Beyond Examples: High-level Automated Reasoning Paradigm in In-Context Learning via MCTS
Jinyang Wu, Mingkuan Feng, Shuai Zhang, Feihu Che, Zengqi Wen, Jianhua Tao
2024-12-02
Summary
This paper discusses HiAR-ICL, a new approach to improve how large language models (LLMs) perform complex reasoning tasks by focusing on abstract thinking rather than just examples.
What's the problem?
Large language models can struggle with difficult reasoning tasks, especially when they rely heavily on specific examples. This makes them less effective for complex problems because they often need human help and can be limited by the quality of the examples they are given.
What's the solution?
The authors introduce HiAR-ICL, which shifts the focus from using specific examples to understanding general reasoning patterns. They use a method called Monte Carlo Tree Search to explore different reasoning paths and create 'thought cards' that guide the model's thinking process. This allows the model to handle problems more effectively by matching them with appropriate reasoning strategies. The results show that HiAR-ICL significantly improves the accuracy of LLMs on mathematical benchmarks compared to previous models.
Why it matters?
This research is important because it enhances the ability of AI models to reason through complex problems without needing constant human input. By improving how LLMs learn and apply reasoning, HiAR-ICL can lead to better performance in various applications, from education to problem-solving in real-world scenarios.
Abstract
In-context Learning (ICL) enables large language models (LLMs) to tackle downstream tasks through sophisticated prompting and high-quality demonstrations.

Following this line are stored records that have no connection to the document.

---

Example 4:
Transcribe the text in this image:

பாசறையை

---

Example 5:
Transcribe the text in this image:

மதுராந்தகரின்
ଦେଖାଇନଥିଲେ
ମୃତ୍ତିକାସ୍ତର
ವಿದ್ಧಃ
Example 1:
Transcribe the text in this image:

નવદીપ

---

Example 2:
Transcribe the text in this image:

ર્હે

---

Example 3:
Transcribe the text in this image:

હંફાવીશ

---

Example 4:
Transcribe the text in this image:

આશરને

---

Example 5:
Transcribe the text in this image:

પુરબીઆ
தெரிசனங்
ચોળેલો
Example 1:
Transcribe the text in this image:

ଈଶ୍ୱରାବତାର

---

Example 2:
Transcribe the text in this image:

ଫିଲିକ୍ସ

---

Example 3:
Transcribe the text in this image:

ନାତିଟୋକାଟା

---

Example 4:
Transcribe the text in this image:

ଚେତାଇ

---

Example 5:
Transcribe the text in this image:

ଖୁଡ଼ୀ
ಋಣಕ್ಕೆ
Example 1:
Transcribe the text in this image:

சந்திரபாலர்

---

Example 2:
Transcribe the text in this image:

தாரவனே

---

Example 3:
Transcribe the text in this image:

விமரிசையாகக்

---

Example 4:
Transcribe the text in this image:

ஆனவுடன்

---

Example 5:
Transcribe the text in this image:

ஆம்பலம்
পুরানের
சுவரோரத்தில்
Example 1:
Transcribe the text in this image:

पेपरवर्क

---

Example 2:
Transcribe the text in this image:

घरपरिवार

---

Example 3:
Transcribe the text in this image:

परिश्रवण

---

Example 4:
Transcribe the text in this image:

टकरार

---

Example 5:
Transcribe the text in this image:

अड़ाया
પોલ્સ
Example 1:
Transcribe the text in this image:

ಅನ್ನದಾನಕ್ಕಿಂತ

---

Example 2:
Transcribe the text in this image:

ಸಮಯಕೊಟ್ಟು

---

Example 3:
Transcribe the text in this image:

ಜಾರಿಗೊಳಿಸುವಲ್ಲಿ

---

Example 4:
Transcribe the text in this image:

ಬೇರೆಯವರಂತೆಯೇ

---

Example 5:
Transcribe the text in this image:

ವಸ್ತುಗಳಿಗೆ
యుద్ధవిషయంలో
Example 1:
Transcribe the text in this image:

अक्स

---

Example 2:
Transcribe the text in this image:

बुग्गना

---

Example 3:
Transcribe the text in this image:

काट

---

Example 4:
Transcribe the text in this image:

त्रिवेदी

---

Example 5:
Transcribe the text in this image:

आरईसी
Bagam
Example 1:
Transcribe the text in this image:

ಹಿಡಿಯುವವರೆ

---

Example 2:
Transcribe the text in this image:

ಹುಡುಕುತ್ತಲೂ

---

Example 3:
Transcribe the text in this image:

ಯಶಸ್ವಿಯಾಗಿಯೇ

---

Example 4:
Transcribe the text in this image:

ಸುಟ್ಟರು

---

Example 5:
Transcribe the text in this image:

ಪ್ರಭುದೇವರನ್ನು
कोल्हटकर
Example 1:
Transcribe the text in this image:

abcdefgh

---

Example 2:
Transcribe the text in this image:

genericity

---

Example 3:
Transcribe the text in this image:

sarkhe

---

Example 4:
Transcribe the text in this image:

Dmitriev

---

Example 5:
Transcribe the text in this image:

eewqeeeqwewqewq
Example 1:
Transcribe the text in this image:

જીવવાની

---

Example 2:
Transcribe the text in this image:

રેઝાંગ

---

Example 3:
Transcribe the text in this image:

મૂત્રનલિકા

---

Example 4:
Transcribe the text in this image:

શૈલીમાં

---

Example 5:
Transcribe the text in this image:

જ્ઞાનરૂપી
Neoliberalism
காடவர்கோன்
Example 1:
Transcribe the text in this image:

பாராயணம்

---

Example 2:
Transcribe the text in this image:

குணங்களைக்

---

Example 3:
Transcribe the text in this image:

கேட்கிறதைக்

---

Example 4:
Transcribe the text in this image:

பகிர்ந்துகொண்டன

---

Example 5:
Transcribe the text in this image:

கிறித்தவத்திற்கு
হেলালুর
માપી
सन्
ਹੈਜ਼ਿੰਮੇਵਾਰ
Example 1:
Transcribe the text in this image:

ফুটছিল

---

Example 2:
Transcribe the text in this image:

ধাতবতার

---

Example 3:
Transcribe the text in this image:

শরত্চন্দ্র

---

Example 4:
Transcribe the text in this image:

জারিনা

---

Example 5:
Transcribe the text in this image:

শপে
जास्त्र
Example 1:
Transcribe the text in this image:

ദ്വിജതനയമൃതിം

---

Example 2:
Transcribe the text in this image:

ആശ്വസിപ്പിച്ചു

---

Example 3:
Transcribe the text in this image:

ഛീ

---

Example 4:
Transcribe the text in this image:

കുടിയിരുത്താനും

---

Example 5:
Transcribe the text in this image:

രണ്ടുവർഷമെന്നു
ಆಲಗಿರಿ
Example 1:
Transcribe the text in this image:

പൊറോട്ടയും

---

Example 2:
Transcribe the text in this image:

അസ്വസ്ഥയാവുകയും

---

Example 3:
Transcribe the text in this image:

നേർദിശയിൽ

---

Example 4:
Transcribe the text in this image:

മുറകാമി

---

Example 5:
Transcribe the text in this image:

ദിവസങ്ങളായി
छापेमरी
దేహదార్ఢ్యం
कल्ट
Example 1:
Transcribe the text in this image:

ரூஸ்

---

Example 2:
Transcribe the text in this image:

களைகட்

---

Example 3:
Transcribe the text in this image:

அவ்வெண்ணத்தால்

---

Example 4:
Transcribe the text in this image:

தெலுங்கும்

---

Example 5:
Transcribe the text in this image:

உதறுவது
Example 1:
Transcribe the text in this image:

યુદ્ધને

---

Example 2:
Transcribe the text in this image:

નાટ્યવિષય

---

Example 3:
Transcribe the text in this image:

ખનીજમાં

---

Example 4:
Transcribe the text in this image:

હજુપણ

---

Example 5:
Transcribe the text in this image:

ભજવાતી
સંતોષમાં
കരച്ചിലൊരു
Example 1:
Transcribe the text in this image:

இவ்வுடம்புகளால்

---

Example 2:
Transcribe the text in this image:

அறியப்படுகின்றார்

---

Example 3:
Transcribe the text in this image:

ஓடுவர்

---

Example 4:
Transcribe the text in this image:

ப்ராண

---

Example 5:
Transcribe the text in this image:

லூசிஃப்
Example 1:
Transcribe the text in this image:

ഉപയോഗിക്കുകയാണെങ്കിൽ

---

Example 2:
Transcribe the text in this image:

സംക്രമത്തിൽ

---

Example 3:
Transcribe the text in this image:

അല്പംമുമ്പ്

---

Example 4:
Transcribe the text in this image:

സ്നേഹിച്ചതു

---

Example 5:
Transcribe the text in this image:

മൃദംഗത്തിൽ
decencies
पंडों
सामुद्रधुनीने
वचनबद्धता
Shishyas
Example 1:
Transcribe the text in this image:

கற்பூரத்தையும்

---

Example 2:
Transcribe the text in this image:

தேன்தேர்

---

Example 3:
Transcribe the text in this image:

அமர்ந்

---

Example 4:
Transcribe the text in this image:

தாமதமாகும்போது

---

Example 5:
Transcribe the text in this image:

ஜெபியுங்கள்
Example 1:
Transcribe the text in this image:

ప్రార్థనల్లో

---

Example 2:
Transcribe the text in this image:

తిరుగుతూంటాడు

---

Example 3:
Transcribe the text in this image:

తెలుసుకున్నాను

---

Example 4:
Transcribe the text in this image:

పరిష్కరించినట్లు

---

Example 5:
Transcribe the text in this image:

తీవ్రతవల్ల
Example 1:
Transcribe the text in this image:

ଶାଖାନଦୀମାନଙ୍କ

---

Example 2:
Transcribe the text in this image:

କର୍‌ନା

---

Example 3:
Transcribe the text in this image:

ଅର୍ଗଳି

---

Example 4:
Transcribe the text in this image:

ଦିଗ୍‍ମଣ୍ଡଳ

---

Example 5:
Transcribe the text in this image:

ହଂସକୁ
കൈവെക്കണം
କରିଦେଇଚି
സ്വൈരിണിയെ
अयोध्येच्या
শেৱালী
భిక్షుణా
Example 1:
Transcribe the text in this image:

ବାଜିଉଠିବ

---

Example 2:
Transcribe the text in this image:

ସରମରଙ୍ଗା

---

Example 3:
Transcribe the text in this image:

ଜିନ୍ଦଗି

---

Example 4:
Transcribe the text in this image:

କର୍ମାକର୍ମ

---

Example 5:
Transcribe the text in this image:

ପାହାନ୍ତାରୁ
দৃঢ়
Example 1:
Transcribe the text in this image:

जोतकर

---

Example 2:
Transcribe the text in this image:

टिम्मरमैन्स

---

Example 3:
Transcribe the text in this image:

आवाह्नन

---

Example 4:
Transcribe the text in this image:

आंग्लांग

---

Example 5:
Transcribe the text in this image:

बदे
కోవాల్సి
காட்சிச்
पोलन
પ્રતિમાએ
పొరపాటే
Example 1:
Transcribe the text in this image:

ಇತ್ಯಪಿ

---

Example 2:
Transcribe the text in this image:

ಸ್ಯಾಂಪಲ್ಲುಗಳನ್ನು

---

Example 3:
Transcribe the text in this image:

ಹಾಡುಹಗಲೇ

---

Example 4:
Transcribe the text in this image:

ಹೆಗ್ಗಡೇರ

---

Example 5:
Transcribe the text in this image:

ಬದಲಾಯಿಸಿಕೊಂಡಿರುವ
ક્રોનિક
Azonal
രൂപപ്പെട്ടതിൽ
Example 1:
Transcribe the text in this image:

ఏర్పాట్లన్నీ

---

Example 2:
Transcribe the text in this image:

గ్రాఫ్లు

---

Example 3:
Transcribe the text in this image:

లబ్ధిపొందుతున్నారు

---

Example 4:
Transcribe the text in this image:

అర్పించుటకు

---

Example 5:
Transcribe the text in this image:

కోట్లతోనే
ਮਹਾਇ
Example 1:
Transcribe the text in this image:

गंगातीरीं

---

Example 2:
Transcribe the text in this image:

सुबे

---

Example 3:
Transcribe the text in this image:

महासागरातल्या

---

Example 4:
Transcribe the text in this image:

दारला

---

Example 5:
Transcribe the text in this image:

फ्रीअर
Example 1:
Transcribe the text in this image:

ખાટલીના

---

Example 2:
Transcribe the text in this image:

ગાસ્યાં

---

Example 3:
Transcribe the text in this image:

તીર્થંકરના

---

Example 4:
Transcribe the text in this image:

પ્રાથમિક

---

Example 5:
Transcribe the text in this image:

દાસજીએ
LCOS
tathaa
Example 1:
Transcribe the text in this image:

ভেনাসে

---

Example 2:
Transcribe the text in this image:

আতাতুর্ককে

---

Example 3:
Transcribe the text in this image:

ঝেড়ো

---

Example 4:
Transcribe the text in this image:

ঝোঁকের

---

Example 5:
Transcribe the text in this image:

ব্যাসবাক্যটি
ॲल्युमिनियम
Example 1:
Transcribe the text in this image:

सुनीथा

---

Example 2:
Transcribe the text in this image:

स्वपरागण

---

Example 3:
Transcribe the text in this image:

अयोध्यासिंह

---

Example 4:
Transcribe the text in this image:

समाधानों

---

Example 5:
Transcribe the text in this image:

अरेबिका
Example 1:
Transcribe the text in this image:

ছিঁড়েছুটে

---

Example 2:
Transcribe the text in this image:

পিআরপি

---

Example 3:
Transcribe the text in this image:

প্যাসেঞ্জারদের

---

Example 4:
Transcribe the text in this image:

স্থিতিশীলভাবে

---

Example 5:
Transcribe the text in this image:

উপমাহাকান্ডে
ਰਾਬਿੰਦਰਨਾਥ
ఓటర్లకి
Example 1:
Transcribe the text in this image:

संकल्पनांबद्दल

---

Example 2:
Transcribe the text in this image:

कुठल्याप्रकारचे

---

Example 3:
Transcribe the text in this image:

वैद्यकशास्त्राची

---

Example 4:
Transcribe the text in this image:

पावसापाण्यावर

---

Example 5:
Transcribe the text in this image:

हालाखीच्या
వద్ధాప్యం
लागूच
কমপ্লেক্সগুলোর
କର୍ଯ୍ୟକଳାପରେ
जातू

However, this traditional ICL paradigm shows limitations when facing complex mathematical reasoning tasks, primarily due to its heavy dependence on example quality and the necessity for human intervention in challenging scenarios. To address these limitations, this paper presents HiAR-ICL, a High-level Automated Reasoning paradigm in ICL that shifts focus from specific examples to abstract thinking patterns, extending the conventional concept of context in ICL. HiAR-ICL introduces five atomic reasoning actions as fundamental components for constructing chain-structured patterns. Using Monte Carlo Tree Search, we explore reasoning paths and construct thought cards to guide subsequent inference. We then develop a cognitive complexity framework that dynamically matches problems with appropriate thought cards. Experimental results demonstrate HiAR-ICL's effectiveness, achieving state-of-the-art accuracy (79.6%) on the MATH benchmark with Qwen2.5-7B-Instruct, surpassing GPT-4o (76.6%) and Claude 3.5 (71.1%).